### Text excerpt
Teva v. Sandoz (cont.)
• “Determining the meaning or significance to
ascribe to the legal writings which constitute
the intrinsic record is legal analysis. . . . Teva
cannot transform legal analysis about the
meaning or significance of the intrinsic
evidence into a factual question simply by
having an expert testify on it.”
Internet Patents v. Active Network
• The “back” button on your web browser is an
abstract idea.
• The district court held that “retaining
information lost in the navigation of online
forms as an ineligible abstract idea.”
(quotations omitted.)
Microsoft v. Proxyconn
• “[t]he protocol of giving claims their broadest
reasonable interpretation . . . does not include
giving claims a legally incorrect interpretation.”
In re Skvorecz, 580 F.3d 1262,1267 (Fed. Cir.
2009).
• “A construction that is “unreasonably broad”
and which does not ‘reasonably reflect the
plain language and disclosure’ will not pass
muster.”
• “[t]he protocol of giving claims their broadest
reasonable interpretation . . . does not include
giving claims a legally incorrect interpretation.”

(Saved entries)
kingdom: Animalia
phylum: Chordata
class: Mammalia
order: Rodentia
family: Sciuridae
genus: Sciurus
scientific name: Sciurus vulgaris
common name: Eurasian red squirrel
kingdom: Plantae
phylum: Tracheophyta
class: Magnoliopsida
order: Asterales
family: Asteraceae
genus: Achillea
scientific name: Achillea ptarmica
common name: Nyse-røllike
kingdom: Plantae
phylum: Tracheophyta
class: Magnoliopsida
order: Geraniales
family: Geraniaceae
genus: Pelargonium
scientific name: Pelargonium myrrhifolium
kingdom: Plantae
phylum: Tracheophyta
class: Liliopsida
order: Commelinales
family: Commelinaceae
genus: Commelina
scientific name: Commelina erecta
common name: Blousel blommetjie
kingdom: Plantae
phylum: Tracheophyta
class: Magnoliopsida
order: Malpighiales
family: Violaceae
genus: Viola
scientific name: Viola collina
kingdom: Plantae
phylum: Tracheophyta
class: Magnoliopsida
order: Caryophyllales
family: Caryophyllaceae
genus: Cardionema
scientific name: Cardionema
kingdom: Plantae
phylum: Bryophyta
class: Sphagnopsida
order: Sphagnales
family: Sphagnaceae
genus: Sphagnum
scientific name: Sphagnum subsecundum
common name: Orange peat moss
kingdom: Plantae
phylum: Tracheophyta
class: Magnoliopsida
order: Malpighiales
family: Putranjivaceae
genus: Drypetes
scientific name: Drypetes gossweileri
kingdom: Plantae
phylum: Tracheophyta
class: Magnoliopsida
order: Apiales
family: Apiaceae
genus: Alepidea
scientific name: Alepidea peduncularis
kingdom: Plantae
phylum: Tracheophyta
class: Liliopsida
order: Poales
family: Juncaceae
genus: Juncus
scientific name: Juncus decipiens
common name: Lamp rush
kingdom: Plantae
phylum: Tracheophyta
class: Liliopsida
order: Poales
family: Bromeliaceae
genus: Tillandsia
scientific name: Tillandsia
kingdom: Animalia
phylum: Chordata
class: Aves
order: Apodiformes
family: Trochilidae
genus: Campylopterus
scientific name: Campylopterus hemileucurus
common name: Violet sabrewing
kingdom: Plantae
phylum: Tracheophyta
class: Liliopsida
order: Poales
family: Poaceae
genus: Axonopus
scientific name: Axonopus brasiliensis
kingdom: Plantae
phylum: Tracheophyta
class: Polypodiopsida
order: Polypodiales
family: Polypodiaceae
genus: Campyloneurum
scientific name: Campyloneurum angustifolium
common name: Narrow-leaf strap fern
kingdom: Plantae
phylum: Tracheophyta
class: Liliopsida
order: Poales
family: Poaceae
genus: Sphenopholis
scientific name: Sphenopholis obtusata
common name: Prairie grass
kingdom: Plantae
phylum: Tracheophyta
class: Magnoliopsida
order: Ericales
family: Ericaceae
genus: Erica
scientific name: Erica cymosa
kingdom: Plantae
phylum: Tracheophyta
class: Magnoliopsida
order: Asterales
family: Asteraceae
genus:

### Required work
a: In the patent case notes, what do the notes under Internet Patents v. Active Network call the "back" button on a web browser?
b: List every case name that appears in the patent case notes.

### Answers by item number
a: An abstract idea.

b:
Teva v. Sandoz
Internet Patents v. Active Network
Microsoft v. Proxyconn
In re Skvorecz